§ What the task asks
The reply should hold every entry exactly as written and none of the pictures.
────────
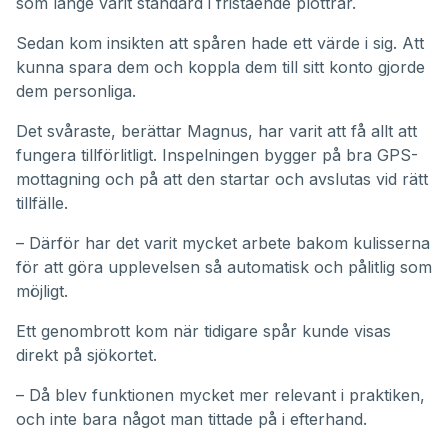
som länge varit standard i fristående plottrar.
Sedan kom insikten att spåren hade ett värde i sig. Att
kunna spara dem och koppla dem till sitt konto gjorde
dem personliga.
Det svåraste, berättar Magnus, har varit att få allt att
fungera tillförlitligt. Inspelningen bygger på bra GPS-
mottagning och på att den startar och avslutas vid rätt
tillfälle.
– Därför har det varit mycket arbete bakom kulisserna
för att göra upplevelsen så automatisk och pålitlig som
möjligt.
Ett genombrott kom när tidigare spår kunde visas
direkt på sjökortet.
– Då blev funktionen mycket mer relevant i praktiken,
och inte bara något man tittade på i efterhand.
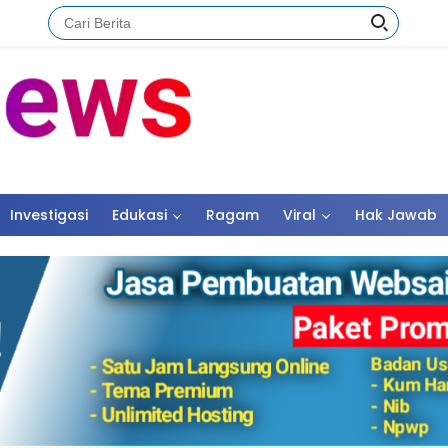
Investigasi
Edukasi
Ragam
Viral
Hak Jawab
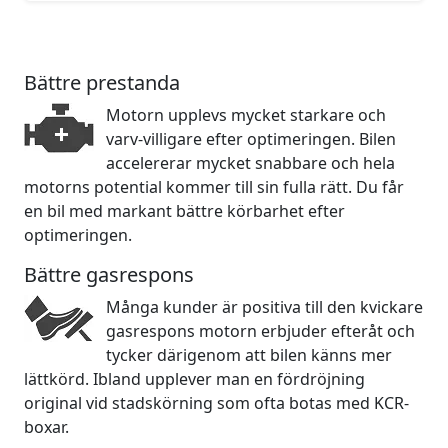
Bättre prestanda
Motorn upplevs mycket starkare och
varv-villigare efter optimeringen. Bilen
accelererar mycket snabbare och hela
motorns potential kommer till sin fulla rätt. Du får
en bil med markant bättre körbarhet efter
optimeringen.
Bättre gasrespons
Många kunder är positiva till den kvickare
gasrespons motorn erbjuder efteråt och
tycker därigenom att bilen känns mer
lättkörd. Ibland upplever man en fördröjning
original vid stadskörning som ofta botas med KCR-
boxar.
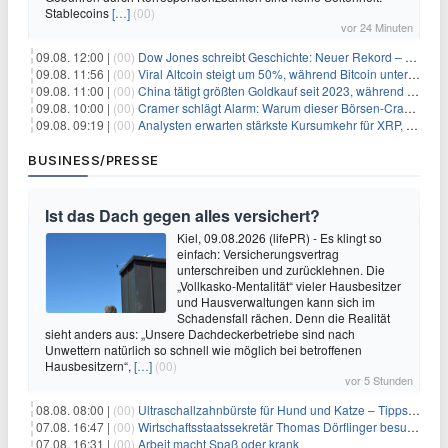
Stablecoins
[…]
(00)
vor 24 Minuten
09.08. 12:00 |
(00)
Dow Jones schreibt Geschichte: Neuer Rekord – und Amazon knackt die nächste Billionen-Marke
09.08. 11:56 |
(00)
Viral Altcoin steigt um 50%, während Bitcoin unter $65.000 fällt
09.08. 11:00 |
(00)
China tätigt größten Goldkauf seit 2023, während Goldpreis um 8% steigt
09.08. 10:00 |
(00)
Cramer schlägt Alarm: Warum dieser Börsen-Crash die beste Einstiegschance seit Monaten ist
09.08. 09:19 |
(00)
Analysten erwarten stärkste Kursumkehr für XRP, während Polymarket skeptisch bleibt
BUSINESS/PRESSE
Ist das Dach gegen alles versichert?
Kiel, 09.08.2026 (lifePR) - Es klingt so
einfach: Versicherungsvertrag
unterschreiben und zurücklehnen. Die
„Vollkasko-Mentalität“ vieler Hausbesitzer
und Hausverwaltungen kann sich im
Schadensfall rächen. Denn die Realität
sieht anders aus: „Unsere Dachdeckerbetriebe sind nach
Unwettern natürlich so schnell wie möglich bei betroffenen
Hausbesitzern“,
[…]
(00)
vor 5 Stunden
08.08. 08:00 |
(00)
Ultraschallzahnbürste für Hund und Katze – Tipps zur erfolgreichen Eingewöhnung
07.08. 16:47 |
(00)
Wirtschaftsstaatssekretär Thomas Dörflinger besucht Handwerksbetrieb im Kammerbezirk Freiburg
07.08. 16:31 |
(00)
Arbeit macht Spaß oder krank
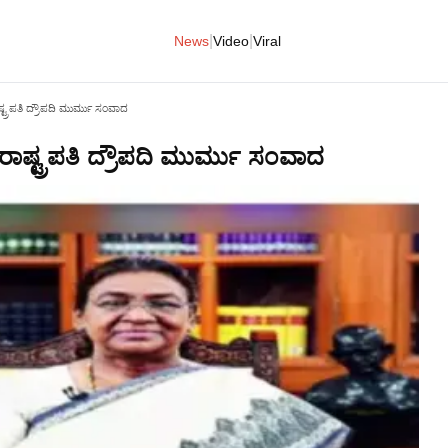
|
|
News
Video
Viral
ಷ್ಟ್ರಪತಿ ದ್ರೌಪದಿ ಮುರ್ಮು ಸಂವಾದ
 ರಾಷ್ಟ್ರಪತಿ ದ್ರೌಪದಿ ಮುರ್ಮು ಸಂವಾದ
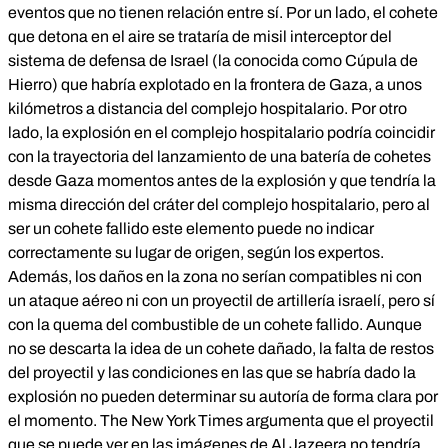
eventos que no tienen relación entre sí. Por un lado, el cohete
que detona en el aire se trataría de misil interceptor del
sistema de defensa de Israel (la conocida como
Cúpula de
Hierro
) que habría explotado en la frontera de Gaza, a unos
kilómetros a distancia del complejo hospitalario. Por otro
lado, la explosión en el complejo hospitalario podría coincidir
con la trayectoria del lanzamiento de una batería de cohetes
desde Gaza momentos antes de la explosión y que tendría la
misma dirección del cráter del complejo hospitalario, pero al
ser un cohete fallido este elemento puede no indicar
correctamente su lugar de origen, según los expertos.
Además, los daños en la zona no serían compatibles ni con
un ataque aéreo ni con un proyectil de artillería israelí, pero sí
con la quema del combustible de un cohete fallido. Aunque
no se descarta la idea de un cohete dañado, la falta de restos
del proyectil y las condiciones en las que se habría dado la
explosión no pueden determinar su autoría de forma clara por
el momento.
The New York Times
argumenta que el proyectil
que se puede ver en las imágenes de Al Jazeera no tendría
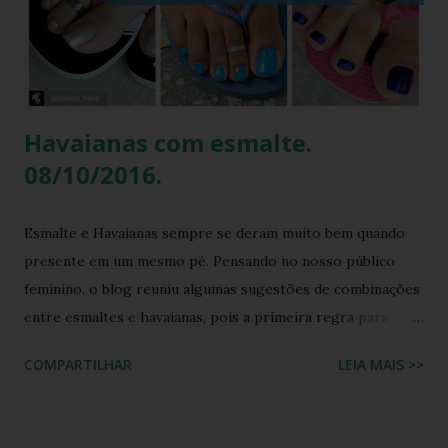
que esse look viralizou, como a atriz combinou o modelo
Top preto, por que celebridades adoram esse clássico
brasileiro e como você pode reproduzir o visual da Kelly
Brook com facilidade. Vamos mergu...
Havaianas com esmalte.
08/10/2016.
Esmalte e Havaianas sempre se deram muito bem quando
presente em um mesmo pé. Pensando no nosso público
feminino, o blog reuniu algumas sugestões de combinações
entre esmaltes e havaianas, pois a primeira regra para
estar de havaianas é ter os pés bem cuidados. FAÇA SUA
COMPARTILHAR
LEIA MAIS >>
BUSCA PERSONALIZADA NOS ACERVOS DO BLOG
────────
§ Answer box
som länge varit standard i fristående plottrar.
Sedan kom insikten att spåren hade ett värde i sig. Att
kunna spara dem och koppla dem till sitt konto gjorde
dem personliga.
Det svåraste, berättar Magnus, har varit att få allt att
fungera tillförlitligt. Inspelningen bygger på bra GPS-
mottagning och på att den startar och avslutas vid rätt
tillfälle.
– Därför har det varit mycket arbete bakom kulisserna
för att göra upplevelsen så automatisk och pålitlig som
möjligt.
Ett genombrott kom när tidigare spår kunde visas
direkt på sjökortet.
– Då blev funktionen mycket mer relevant i praktiken,
och inte bara något man tittade på i efterhand.
Investigasi
Edukasi
Ragam
Viral
Hak Jawab
Bättre prestanda
Motorn upplevs mycket starkare och
varv-villigare efter optimeringen. Bilen
accelererar mycket snabbare och hela
motorns potential kommer till sin fulla rätt. Du får
en bil med markant bättre körbarhet efter
optimeringen.
Bättre gasrespons
Många kunder är positiva till den kvickare
gasrespons motorn erbjuder efteråt och
tycker därigenom att bilen känns mer
lättkörd. Ibland upplever man en fördröjning
original vid stadskörning som ofta botas med KCR-
boxar.
Stablecoins
[…]
(00)
vor 24 Minuten
09.08. 12:00 |
(00)
Dow Jones schreibt Geschichte: Neuer Rekord – und Amazon knackt die nächste Billionen-Marke
09.08. 11:56 |
(00)
Viral Altcoin steigt um 50%, während Bitcoin unter $65.000 fällt
09.08. 11:00 |
(00)
China tätigt größten Goldkauf seit 2023, während Goldpreis um 8% steigt
09.08. 10:00 |
(00)
Cramer schlägt Alarm: Warum dieser Börsen-Crash die beste Einstiegschance seit Monaten ist
09.08. 09:19 |
(00)
Analysten erwarten stärkste Kursumkehr für XRP, während Polymarket skeptisch bleibt
BUSINESS/PRESSE
Ist das Dach gegen alles versichert?
Kiel, 09.08.2026 (lifePR) - Es klingt so
einfach: Versicherungsvertrag
unterschreiben und zurücklehnen. Die
„Vollkasko-Mentalität“ vieler Hausbesitzer
und Hausverwaltungen kann sich im
Schadensfall rächen. Denn die Realität
sieht anders aus: „Unsere Dachdeckerbetriebe sind nach
Unwettern natürlich so schnell wie möglich bei betroffenen
Hausbesitzern“,
[…]
(00)
vor 5 Stunden
08.08. 08:00 |
(00)
Ultraschallzahnbürste für Hund und Katze – Tipps zur erfolgreichen Eingewöhnung
07.08. 16:47 |
(00)
Wirtschaftsstaatssekretär Thomas Dörflinger besucht Handwerksbetrieb im Kammerbezirk Freiburg
07.08. 16:31 |
(00)
Arbeit macht Spaß oder krank
|
|
News
Video
Viral
ಷ್ಟ್ರಪತಿ ದ್ರೌಪದಿ ಮುರ್ಮು ಸಂವಾದ
 ರಾಷ್ಟ್ರಪತಿ ದ್ರೌಪದಿ ಮುರ್ಮು ಸಂವಾದ
eventos que no tienen relación entre sí. Por un lado, el cohete
que detona en el aire se trataría de misil interceptor del
sistema de defensa de Israel (la conocida como
Cúpula de
Hierro
) que habría explotado en la frontera de Gaza, a unos
kilómetros a distancia del complejo hospitalario. Por otro
lado, la explosión en el complejo hospitalario podría coincidir
con la trayectoria del lanzamiento de una batería de cohetes
desde Gaza momentos antes de la explosión y que tendría la
misma dirección del cráter del complejo hospitalario, pero al
ser un cohete fallido este elemento puede no indicar
correctamente su lugar de origen, según los expertos.
Además, los daños en la zona no serían compatibles ni con
un ataque aéreo ni con un proyectil de artillería israelí, pero sí
con la quema del combustible de un cohete fallido. Aunque
no se descarta la idea de un cohete dañado, la falta de restos
del proyectil y las condiciones en las que se habría dado la
explosión no pueden determinar su autoría de forma clara por
el momento.
The New York Times
argumenta que el proyectil
que se puede ver en las imágenes de Al Jazeera no tendría
que esse look viralizou, como a atriz combinou o modelo
Top preto, por que celebridades adoram esse clássico
brasileiro e como você pode reproduzir o visual da Kelly
Brook com facilidade. Vamos mergu...
Havaianas com esmalte.
08/10/2016.
Esmalte e Havaianas sempre se deram muito bem quando
presente em um mesmo pé. Pensando no nosso público
feminino, o blog reuniu algumas sugestões de combinações
entre esmaltes e havaianas, pois a primeira regra para
estar de havaianas é ter os pés bem cuidados. FAÇA SUA
COMPARTILHAR
LEIA MAIS >>
BUSCA PERSONALIZADA NOS ACERVOS DO BLOG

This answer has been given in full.